Question
Given three quadratic equations in terms of x,
ax^2+bx+c = 0
bx^2+cx+a = 0
cx^2+ax+b=0
share a same real root. Find the value of \dfrac{a^2}{bc}+\dfrac{b^2}{ac}+\dfrac{c^2}{ab}
Answer
Let x be the shared root of the three quadratic equations.

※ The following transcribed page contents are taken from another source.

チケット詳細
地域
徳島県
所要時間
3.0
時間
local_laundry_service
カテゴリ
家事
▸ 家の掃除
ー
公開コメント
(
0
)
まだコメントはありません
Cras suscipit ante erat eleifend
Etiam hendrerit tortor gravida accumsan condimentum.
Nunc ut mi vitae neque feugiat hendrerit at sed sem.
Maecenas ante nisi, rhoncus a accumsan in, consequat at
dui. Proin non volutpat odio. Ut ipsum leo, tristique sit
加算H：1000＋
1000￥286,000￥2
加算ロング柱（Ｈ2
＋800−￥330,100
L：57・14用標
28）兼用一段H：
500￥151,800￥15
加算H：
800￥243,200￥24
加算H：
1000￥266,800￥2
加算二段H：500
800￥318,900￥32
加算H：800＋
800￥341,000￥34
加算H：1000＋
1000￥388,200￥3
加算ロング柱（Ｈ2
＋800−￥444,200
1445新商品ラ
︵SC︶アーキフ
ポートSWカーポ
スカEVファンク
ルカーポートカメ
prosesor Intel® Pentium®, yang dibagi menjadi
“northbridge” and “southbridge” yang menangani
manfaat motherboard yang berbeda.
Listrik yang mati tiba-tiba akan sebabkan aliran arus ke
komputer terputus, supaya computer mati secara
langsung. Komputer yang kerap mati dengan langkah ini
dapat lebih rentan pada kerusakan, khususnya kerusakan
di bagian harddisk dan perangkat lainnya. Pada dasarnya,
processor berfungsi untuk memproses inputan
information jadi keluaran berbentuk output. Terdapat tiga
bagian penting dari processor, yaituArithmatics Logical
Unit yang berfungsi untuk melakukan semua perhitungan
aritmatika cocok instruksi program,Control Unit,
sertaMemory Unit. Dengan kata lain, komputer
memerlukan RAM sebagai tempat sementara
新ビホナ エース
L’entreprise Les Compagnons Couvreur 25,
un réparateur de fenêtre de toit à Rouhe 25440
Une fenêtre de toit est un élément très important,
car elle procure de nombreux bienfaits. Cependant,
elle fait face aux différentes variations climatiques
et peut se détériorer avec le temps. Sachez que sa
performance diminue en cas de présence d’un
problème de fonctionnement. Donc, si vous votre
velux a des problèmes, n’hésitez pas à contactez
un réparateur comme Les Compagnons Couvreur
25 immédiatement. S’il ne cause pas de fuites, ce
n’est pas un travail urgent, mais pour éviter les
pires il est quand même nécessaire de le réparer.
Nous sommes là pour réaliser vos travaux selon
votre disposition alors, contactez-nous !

Addition of the three equations gives
(a+b+c)(x^2+x+1)=0
(1)
Evaluate the discriminant of the quadratic function y=x^2+x+1
\Delta = 1^2-4\cdot 1\cdot 1< 0
Therefore, x^2+x+1>0
Then, another factor
a+b+c=0
c = -(a+b)
(2)
Using the equation (2), now we can determine the expression
\dfrac{a^2}{bc}+\dfrac{b^2}{ac}+\dfrac{c^2}{ab}
=\dfrac{a^3+b^3+c^3}{abc}
=\dfrac{a^3+b^3-(a+b)^3}{abc}
Apply the cube of binomila identity
(a+b)^3 = a^3+b^3+3ab(a+b)
a^3+b^3-(a+b)^3 =-3ab(a+b)
(3)
Therefore,
\dfrac{a^2}{bc}+\dfrac{b^2}{ac}+\dfrac{c^2}{ab}
=\dfrac{-3ab(a+b)}{abc} = 3